| Job |
Please repeat nothing except the lines from the one containing "приняли участие 12 учащихся c 9" through the end of the records, exactly and without pictures.

| Dataset |
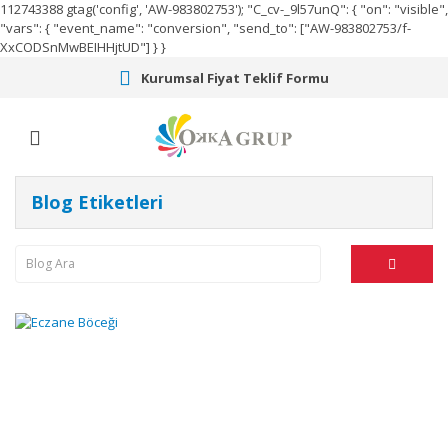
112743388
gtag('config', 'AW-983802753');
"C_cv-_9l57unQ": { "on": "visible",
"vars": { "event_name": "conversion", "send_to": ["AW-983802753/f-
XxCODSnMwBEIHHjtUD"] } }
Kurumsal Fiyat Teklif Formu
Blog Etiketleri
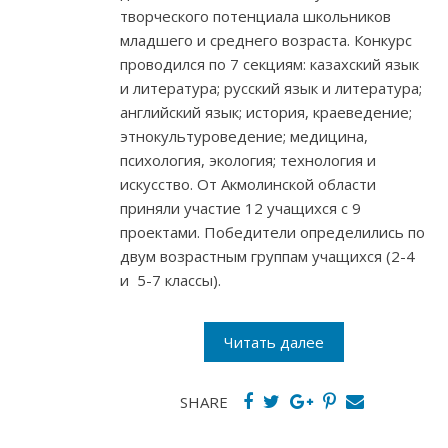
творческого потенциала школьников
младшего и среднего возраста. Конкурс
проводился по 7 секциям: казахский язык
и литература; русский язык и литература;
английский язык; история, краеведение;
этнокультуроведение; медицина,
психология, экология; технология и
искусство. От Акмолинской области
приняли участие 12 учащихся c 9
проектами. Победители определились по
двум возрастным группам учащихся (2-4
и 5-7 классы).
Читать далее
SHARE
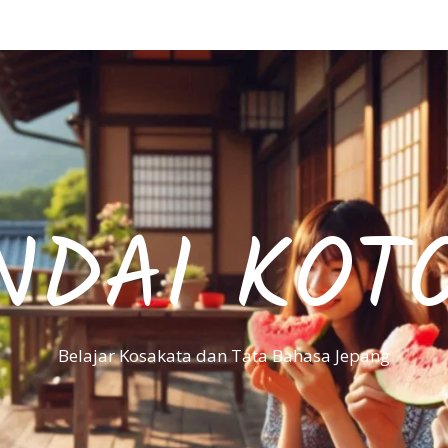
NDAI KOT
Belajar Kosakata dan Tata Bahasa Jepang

| Solution for this task |
приняли участие 12 учащихся c 9
проектами. Победители определились по
двум возрастным группам учащихся (2-4
и 5-7 классы).
Читать далее
SHARE
NDAI KOT
Belajar Kosakata dan Tata Bahasa Jepang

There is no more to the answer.